ST. PETERSBURG -- It didn't take very long for Carlos Villanueva to figure out he was in for a frustrating night at Tropicana Field.
Toronto's right-hander didn't have the typical velocity on his fastball or the normal break to his secondary pitches. It was the perfect recipe for a short outing by Villanueva and a long night for the rest of his teammates.
Villanueva surrendered a season-high seven runs over just 2 1/3 innings while the Blue Jays were shut down offensively by James Shields in a lopsided 12-1 loss to the Rays on Friday night.
"I was 86-88 mph and my breaking balls were flat," Villanueva said. "It's difficult -- going out there feeling physically fine -- but having nothing behind the ball. It is a horrible feeling. Some days you feel like that and you find a way to get it done. But today, you run into a hot team and they took advantage of every mistake that I made."
Villanueva entered as one of Toronto's most reliable starters, but wasn't close to being that versus Tampa Bay. His command was inconsistent and even when Villanueva managed to get ahead in the count, he was unable to finish anybody off.
The disappointing outing marked just the fourth time this season Villanueva has surrendered more than three runs in an outing. It also was the first time in 15 starts that he didn't throw at least five innings.
Villanueva's troubles began almost immediately after the first pitch of the game. The Dominican native retired the first two batters he faced, then served up a homer to Rays infielder Ben Zobrist.
In the second, Tampa Bay erupted for an additional four runs. First baseman Carlos Pena had a two-run triple before former Blue Jays catcher Jose Molina came through with a two-run homer to deep left field. It was more of the same in the third as Luke Scott delivered another two-run double before Villanueva was eventually pulled.
Villanueva was charged with seven runs on eight hits and two walks while failing to record at least two strikeouts for the first time this year. He is 1-3 with a 10.32 ERA in nine career appearances against the Rays.
"I felt like I could have thrown the rosin bag up there and they would have hit it square," said Villanueva, who is eligible for free agency at the end of the year. "I didn't let down at any moment, I tried to keep battling after they scored the five runs, keep it right there. But it was just like anything I threw up there, they hit.
"Every time I got a guy on two strikes, they fouled it off, fouled it off, and then made solid contact. It was all over the field and it was all of them. First pitch, whatever it was, they were jumping all over me and they got me out of there quick today."
The 28-year-old Villanueva has two more starts to prove he can finish on a high note. There have been lingering questions about whether he is physically capable of handling a full-season workload, and while those can't be answered this year -- because he didn't enter the rotation until late June -- a strong finish will at least help alleviate some of the concerns.

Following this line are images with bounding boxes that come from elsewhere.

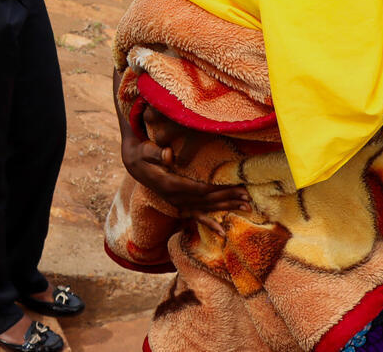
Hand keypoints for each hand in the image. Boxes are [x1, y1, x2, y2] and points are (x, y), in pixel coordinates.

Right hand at [120, 105, 248, 234]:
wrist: (134, 163)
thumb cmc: (142, 154)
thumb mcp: (145, 150)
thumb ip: (156, 152)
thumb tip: (167, 154)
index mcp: (171, 185)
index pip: (202, 189)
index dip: (220, 189)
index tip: (237, 187)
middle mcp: (176, 198)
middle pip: (208, 200)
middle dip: (229, 198)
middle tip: (248, 198)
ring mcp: (178, 203)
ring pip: (206, 207)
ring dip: (226, 207)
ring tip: (246, 207)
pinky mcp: (179, 204)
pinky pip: (196, 216)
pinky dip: (210, 223)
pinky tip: (222, 232)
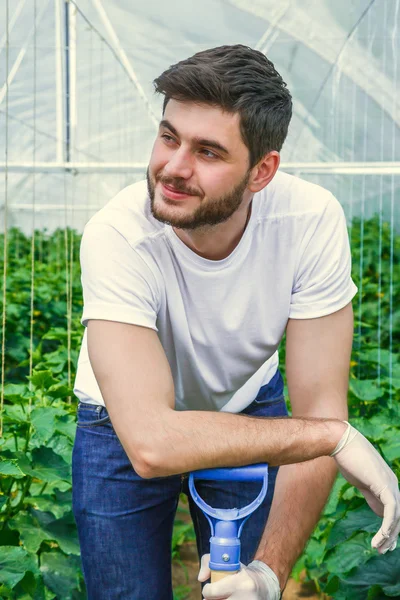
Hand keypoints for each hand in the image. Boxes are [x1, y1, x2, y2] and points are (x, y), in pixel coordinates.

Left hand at [198, 553, 280, 599]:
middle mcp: (245, 597)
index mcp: (240, 582)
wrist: (264, 586)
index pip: (212, 592)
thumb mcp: (228, 563)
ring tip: (225, 597)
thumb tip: (200, 578)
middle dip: (213, 599)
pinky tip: (229, 599)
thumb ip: (208, 562)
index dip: (207, 591)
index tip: (210, 588)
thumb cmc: (241, 573)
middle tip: (216, 595)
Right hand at [331, 422, 399, 553]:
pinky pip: (391, 511)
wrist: (341, 442)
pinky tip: (381, 537)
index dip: (391, 529)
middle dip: (391, 536)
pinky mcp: (383, 485)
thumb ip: (371, 493)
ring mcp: (390, 484)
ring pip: (397, 516)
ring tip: (378, 548)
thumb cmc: (348, 458)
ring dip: (389, 536)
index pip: (395, 511)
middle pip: (398, 516)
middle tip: (382, 550)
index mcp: (388, 483)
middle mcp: (393, 484)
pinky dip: (387, 526)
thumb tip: (377, 509)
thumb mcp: (362, 480)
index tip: (384, 543)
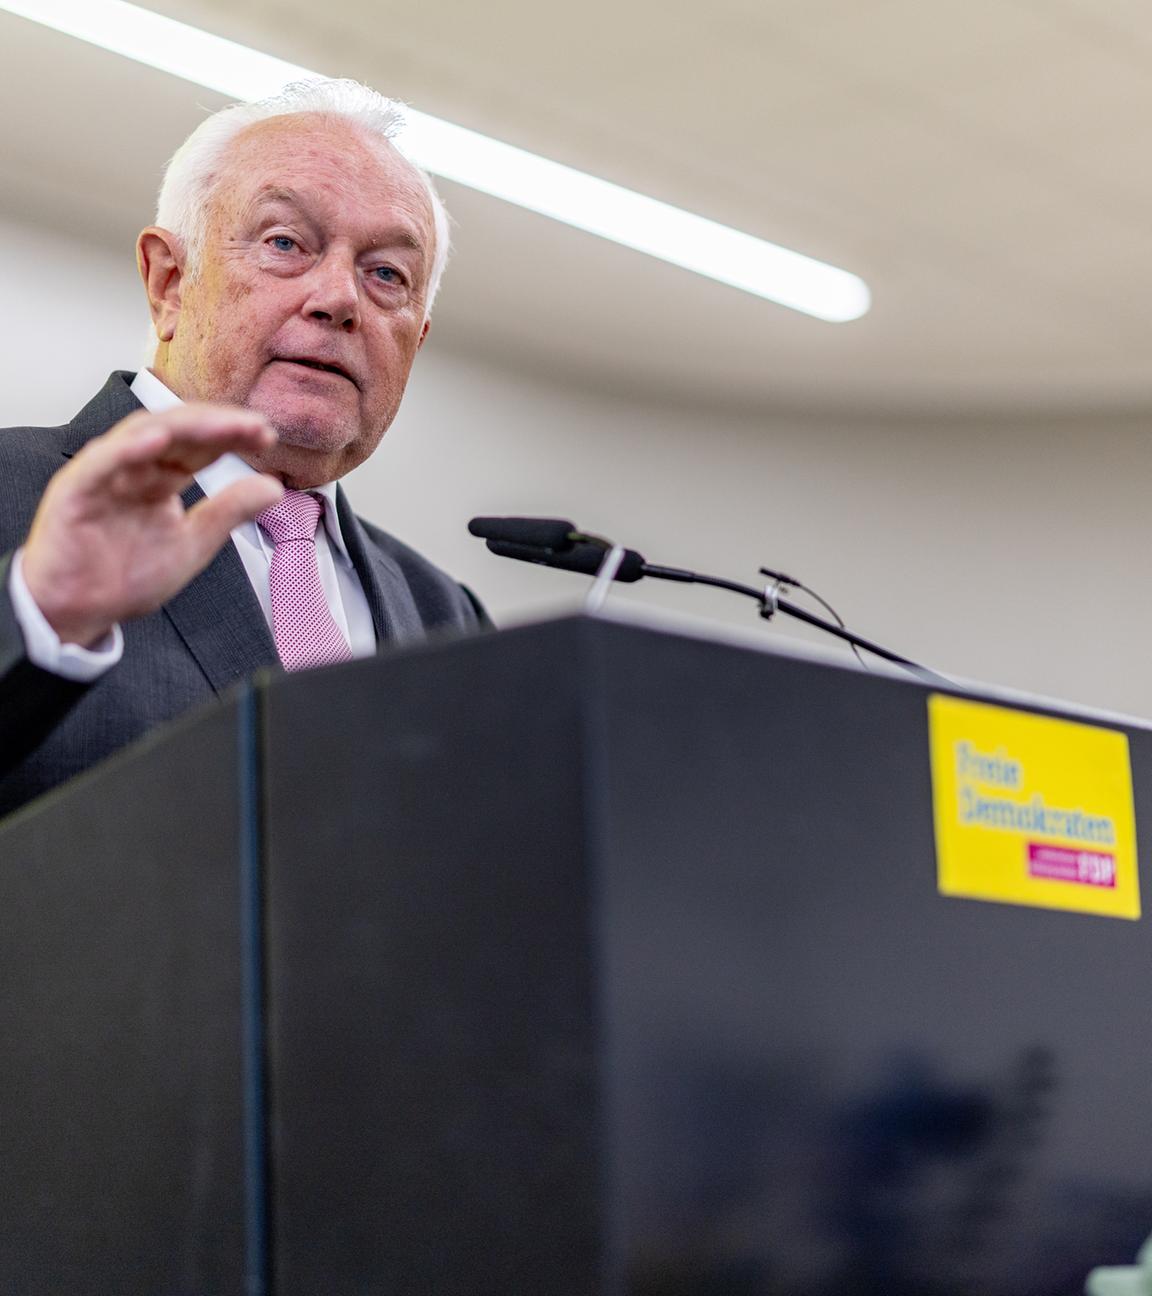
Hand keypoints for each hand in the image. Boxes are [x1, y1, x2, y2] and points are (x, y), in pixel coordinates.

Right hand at [21, 404, 283, 646]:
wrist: (78, 613)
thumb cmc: (123, 578)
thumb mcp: (192, 544)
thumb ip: (229, 512)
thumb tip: (273, 487)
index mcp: (160, 478)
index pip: (200, 445)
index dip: (233, 436)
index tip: (266, 437)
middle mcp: (132, 468)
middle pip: (178, 431)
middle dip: (218, 425)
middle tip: (255, 427)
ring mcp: (104, 474)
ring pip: (144, 434)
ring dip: (186, 427)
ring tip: (223, 426)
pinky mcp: (75, 490)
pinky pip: (102, 462)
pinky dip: (128, 448)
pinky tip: (159, 441)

Villanueva earned a starting job midway through the 2011 campaign as well and went 6-3 with a 3.67 ERA over nine starts. He then proceeded to post a 9.31 ERA over his final four starts in part because of a right forearm injury.
By comparison, Villanueva began this season with a 4-0 record and 2.54 ERA in his first five starts. Since then, he has gone 1-6 with a 4.83 ERA in 10 outings and hasn't won since he pitched six scoreless innings against the Rays on Aug. 30 at Rogers Centre.

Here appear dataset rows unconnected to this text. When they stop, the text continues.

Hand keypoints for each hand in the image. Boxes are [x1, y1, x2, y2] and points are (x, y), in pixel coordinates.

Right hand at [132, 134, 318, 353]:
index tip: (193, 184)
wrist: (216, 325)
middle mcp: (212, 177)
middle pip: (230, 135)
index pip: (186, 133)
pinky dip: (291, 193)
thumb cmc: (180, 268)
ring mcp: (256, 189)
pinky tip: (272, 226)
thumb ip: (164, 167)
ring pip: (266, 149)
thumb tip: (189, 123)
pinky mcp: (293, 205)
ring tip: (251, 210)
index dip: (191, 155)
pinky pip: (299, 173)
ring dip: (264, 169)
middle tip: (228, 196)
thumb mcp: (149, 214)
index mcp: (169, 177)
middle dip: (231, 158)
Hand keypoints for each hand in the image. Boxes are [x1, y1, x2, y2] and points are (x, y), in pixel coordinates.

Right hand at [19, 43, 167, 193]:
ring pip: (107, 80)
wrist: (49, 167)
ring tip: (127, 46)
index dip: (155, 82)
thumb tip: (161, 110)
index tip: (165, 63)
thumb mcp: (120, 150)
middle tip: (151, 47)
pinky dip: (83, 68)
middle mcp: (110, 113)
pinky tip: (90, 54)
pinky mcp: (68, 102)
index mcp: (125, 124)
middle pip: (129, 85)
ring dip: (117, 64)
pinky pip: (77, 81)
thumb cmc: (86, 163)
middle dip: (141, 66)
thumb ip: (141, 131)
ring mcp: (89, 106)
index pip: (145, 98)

"We're getting to that point where he has pitched more innings this year than any year previous, and the fact is he was a little bit flat tonight," manager John Farrell said. "There are games where guys come out a little bit flat, that was the case tonight.
"There has been no indication of [fatigue] through the time he has been in the rotation. He has done an excellent job with that. He has pitched very effectively, he has kept us in the ballgame on almost every occasion. Tonight was the exception."
On offense, the Blue Jays were a non-factor for most of the night. Right-hander James Shields didn't allow a run over seven innings while striking out nine to become the first Rays pitcher to record back-to-back seasons with 200-plus strikeouts.
Toronto did eventually get on the scoreboard in the eighth on an RBI double by Yan Gomes to avoid being shut out for the first time since Sept. 4.
"It means a lot," Shields said of reaching the 200-strikeout plateau for the second consecutive season. "I've worked really hard over the last couple of years to get my game back in action and be able to throw 20 innings. Two-hundred strikeouts was definitely a goal of mine and I'm proud to be able to get there again this year."
The Blue Jays have lost three consecutive games and haven't won a series since sweeping the Red Sox in early September.